What is the best value card I could buy for decent performance?

Posted by equinoxel@reddit | LocalLLaMA | View on Reddit | 22 comments

I have a 1080 (ancient) card that I use now with 7b-ish models and I'm thinking of an update mainly to use larger models. My use case is running an embedding model alongside a normal one and I don't mind switching the "normal" models depending on the case (coding vs chatbot). I was looking for a comparator for different cards and their performance but couldn't find one that gives os/gpu/tps and eventually median price. So I wonder about the new 9060/9070 from AMD, the 16g Intel ones. Is it worth getting a gpu vs the 395 max/128g or nvidia's golden box thing?

[-]

Daniokenon@reddit

"395 max/128g or nvidia's golden box" there are no reliable tests of how it works in practice yet, so I would wait.

[-]

colin_colout@reddit

People are reporting slow prompt processing with 395. DIGITS will be similar and will likely be harder to tinker with for a while due to the proprietary design.

[-]

terrafoxy@reddit

could be because it's still early.

[-]

colin_colout@reddit

Apparently it's a problem across all ROCm in Linux. Might be different in windows

[-]

Daniokenon@reddit

Too bad... On paper the specs are impressive, especially in the stagnant x86 architecture. If it had pcie, a card like the 7900xtx or 9700xt could help a lot.
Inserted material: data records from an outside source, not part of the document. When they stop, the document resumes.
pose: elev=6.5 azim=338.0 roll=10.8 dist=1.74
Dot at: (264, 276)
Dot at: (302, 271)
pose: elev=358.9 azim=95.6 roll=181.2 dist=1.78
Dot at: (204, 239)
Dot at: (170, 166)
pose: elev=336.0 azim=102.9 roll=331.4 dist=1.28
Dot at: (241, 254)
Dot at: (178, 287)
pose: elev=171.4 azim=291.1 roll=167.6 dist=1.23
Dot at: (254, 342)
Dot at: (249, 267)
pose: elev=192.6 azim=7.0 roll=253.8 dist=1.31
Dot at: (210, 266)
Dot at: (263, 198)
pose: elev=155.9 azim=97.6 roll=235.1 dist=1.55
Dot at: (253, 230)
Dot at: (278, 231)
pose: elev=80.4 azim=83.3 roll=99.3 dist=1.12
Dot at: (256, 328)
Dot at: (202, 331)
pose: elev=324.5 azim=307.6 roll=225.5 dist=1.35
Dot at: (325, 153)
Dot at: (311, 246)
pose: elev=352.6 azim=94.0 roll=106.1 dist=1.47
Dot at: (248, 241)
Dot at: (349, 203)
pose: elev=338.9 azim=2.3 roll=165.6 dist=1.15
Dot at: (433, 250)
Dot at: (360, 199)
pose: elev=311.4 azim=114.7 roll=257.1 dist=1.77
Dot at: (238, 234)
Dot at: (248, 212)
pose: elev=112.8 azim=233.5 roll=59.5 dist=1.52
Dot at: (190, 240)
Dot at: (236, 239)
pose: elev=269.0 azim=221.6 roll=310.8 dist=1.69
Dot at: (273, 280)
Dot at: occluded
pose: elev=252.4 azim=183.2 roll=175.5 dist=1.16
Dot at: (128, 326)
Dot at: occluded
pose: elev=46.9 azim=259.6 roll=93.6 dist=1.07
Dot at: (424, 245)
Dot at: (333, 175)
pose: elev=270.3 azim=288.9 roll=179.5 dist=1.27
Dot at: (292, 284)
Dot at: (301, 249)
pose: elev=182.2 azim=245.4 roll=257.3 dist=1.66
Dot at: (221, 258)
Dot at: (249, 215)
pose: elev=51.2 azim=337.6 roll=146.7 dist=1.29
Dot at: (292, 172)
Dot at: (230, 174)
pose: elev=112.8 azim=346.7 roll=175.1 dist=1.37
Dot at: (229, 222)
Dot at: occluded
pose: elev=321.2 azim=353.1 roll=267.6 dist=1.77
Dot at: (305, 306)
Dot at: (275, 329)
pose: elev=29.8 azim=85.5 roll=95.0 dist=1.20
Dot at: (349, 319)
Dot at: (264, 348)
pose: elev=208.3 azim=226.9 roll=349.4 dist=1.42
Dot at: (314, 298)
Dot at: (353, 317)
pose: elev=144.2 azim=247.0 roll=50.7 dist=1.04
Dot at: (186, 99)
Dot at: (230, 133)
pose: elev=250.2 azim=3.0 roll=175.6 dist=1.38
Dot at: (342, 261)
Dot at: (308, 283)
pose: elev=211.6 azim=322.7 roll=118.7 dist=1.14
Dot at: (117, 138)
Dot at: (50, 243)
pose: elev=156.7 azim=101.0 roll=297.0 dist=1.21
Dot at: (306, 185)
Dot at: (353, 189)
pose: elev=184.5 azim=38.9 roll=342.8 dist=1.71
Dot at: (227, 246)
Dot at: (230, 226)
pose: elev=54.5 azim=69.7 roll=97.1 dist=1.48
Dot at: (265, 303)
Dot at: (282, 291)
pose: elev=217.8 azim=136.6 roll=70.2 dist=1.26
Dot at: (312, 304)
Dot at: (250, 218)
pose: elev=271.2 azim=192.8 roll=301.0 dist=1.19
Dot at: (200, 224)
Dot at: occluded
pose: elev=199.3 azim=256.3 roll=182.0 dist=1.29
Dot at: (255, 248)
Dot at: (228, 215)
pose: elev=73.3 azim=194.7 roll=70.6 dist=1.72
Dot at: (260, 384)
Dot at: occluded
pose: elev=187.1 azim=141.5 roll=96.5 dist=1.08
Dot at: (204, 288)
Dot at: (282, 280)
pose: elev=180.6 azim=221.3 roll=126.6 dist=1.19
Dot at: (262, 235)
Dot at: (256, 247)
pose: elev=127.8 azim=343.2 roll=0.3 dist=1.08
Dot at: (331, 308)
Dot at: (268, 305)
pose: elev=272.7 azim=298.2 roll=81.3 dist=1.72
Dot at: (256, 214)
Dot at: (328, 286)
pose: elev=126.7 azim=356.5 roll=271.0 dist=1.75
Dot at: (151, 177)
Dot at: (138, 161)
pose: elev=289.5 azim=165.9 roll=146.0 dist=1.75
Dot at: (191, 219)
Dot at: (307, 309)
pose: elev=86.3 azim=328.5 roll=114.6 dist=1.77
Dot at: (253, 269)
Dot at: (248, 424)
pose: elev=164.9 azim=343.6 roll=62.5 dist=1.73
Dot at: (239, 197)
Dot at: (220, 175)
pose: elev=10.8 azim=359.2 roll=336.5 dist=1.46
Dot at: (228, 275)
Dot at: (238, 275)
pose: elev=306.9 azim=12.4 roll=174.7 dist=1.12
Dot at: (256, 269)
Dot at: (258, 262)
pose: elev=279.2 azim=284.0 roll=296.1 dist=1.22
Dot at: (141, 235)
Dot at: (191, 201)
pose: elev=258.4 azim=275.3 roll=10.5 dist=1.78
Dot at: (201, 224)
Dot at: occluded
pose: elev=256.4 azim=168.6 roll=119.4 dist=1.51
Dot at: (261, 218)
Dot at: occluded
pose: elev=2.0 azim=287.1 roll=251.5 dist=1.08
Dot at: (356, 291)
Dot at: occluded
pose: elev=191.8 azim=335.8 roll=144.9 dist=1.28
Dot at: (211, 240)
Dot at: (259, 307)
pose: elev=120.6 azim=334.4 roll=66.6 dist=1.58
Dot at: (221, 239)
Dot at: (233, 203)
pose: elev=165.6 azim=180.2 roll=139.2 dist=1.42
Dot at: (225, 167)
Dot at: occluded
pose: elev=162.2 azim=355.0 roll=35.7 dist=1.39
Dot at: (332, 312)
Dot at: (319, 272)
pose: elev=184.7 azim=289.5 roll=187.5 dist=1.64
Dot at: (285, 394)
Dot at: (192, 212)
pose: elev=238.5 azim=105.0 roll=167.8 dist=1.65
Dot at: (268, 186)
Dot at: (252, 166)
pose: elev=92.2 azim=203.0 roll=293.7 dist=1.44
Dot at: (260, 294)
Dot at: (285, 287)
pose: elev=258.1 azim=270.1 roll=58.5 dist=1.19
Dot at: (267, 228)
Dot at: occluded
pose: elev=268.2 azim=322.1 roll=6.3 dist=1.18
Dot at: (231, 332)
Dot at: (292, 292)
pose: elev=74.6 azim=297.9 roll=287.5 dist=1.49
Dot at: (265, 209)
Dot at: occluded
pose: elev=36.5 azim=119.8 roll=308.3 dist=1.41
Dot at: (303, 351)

Normally, throwing part of the model into RAM doesn't pay off, I wonder how it would be here - probably much better.

[-]

terrafoxy@reddit

https://llm-tracker.info/_TOORG/Strix-Halo

[-]

My_Unbiased_Opinion@reddit

3090, XTX, P40 is still viable if you can get them at a decent price.

[-]

NegativeCrew6125@reddit

I would caution against buying a P40 because it will likely lose CUDA support soon. Using one in the long term will likely require messing with pytorch versions.

[-]

Massive-Question-550@reddit

P40 likely isn't worth it, you be better off with a 3060 or 5060ti 16gb.

[-]

My_Unbiased_Opinion@reddit

depends on price imho. Qwen3 30B A3B can run at fast speed on a P40 with a solid quant. You would need to run a really low quant to fit 30B on a 16gb card with decent context.

[-]

oodelay@reddit

3090 hands down.

[-]

terrafoxy@reddit

https://www.amazon.com/GMKtec-ryzen_ai_mini_pc_evo_x2/dp/B0F53MLYQ6/140-5660414-2888862

128Gb ram

[-]

Massive-Question-550@reddit

This is the way.

[-]

suprjami@reddit

Dual 3060 12G

24B Q6 and 32B Q4 at 15 tok/sec for half the cost of a 3090

[-]

Massive-Question-550@reddit

If you can get it for MSRP the 5060ti 16gb might be a better option. More power efficient, much faster prompt processing, faster vram, and more vram per card. Also is ok for gaming and you will have warranty.

[-]

AppearanceHeavy6724@reddit

Prompt processing of 3060 is good enough-about 600 t/s for 32b model on empty context. Bandwidth of 5060ti is not much better than of 3060. I will still buy (once prices on local market hoes below 500 usd) 5060ti to compliment my 3060, but because I will be using for non-llm tasks where better compute makes difference: purely for llm 5060ti is waste compared to 3060.

[-]

custodiam99@reddit

VRAM is the most important. I had a 12GB card but I bought a 24GB card and it is a whole new world. Try RX 7900XTX 24GB. I had no problems with it using LM Studio on Windows 11.

[-]

iwinux@reddit

Is it possible to install 2x RX 7900XTX to have 48GB VRAM?

[-]

Massive-Question-550@reddit

Yes it's easy. But you need the space in your pc, a big power supply, and enough cooling.

[-]

PraxisOG@reddit

AMD gpus are underrated in VRAM per dollar if you're ok with them being slightly slower. I got two rx 6800 cards for $650, and they work pretty great in windows. If you have the money a 3090 is faster but only for models that fit in VRAM

[-]

Daniokenon@reddit

No 7900xtx is a beast. I use it with 6900xt and vulkan with very good results with windows 10. Remember to install the latest drivers from AMD, they add a lot of improvements for vulkan. Rocm are also developing more and more, although with two different cards in windows it doesn't want to work for me. In Linux, I haven't managed to set it up properly.

[-]

Massive-Question-550@reddit

If you want to run a ton of smallish models all loaded up at once then sure the 395 max is an decent choice. Don't ever go with Nvidia's DIGITS box as it's 2x the price of AMD's product, doesn't run windows, and you can't really play games or use it for general productivity tasks. 395 max the biggest model you can use is 70b Q4 and the performance isn't great. For big models it's basically get 2 or 3 3090's, or 3-4 5060ti 16gb as that gets you the most vram for the money with still pretty good speed.